ISLAMABAD: An accountability court in Pakistan’s capital is set to announce the long-awaited verdict today, Monday, in a case involving former prime minister Imran Khan and his wife Bushra Khan, in which the two are accused of receiving land worth millions of dollars as bribe from a real estate tycoon through a trust.
The Islamabad accountability court had reserved the case’s verdict and was to announce it on Dec. 23, 2024. However, the decision was delayed to Jan. 6 due to winter vacations.
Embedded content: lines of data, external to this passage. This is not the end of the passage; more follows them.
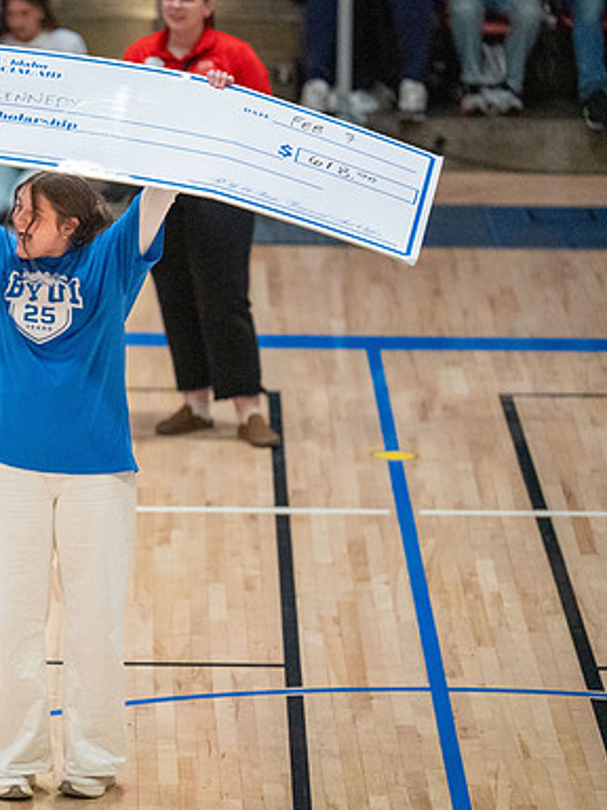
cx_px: 32
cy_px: 422
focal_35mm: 302
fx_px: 7061
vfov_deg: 6.6
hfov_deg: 4.9
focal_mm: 200
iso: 8000
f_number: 2.8
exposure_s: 1/1250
The court delayed the decision for a second time till Jan. 13, drawing criticism from Khan’s Pakistan Tehreek-e-Insaf (PTI) party.
The Al-Qadir Trust case, as it has popularly come to be known, involves a charitable trust set up by Khan and his third wife Bushra Khan in 2018 when he was still in office. Pakistani authorities have accused Khan and Bushra of receiving the land, worth up to 7 billion rupees ($25 million), from property developer Malik Riaz, who was charged in Britain with money laundering.
Authorities accused Khan of getting the land in exchange for a favor to the property developer by using 190 million pounds repatriated by Britain in the money laundering probe to pay fines levied by a court against the developer. Khan’s aides have previously said that the land was donated to the trust for charitable purposes and that neither he nor his wife personally benefited from it. Riaz has also denied any wrongdoing.
“Not beneficiary, not owner, no illegal gratification taken or given, no authority misused, no loss caused and no crime committed — period,” Gohar Ali Khan, the PTI chairman, wrote on social media platform X on Monday.
Khan’s party last week said the repeated delays in announcing the verdict puts a question mark on the legitimacy of the merits of the trial, alleging that it was conducted based on “phony evidence.”
Khan, who has been in jail since August 2023 in a slew of cases, says the cases against him are politically motivated to keep him and his party away from power. Since his ouster from office, the former prime minister has led a campaign of unprecedented defiance against the country’s powerful military, accusing them of colluding with his rivals to orchestrate his removal.
The military has denied Khan’s allegations and insisted strongly it does not interfere in politics.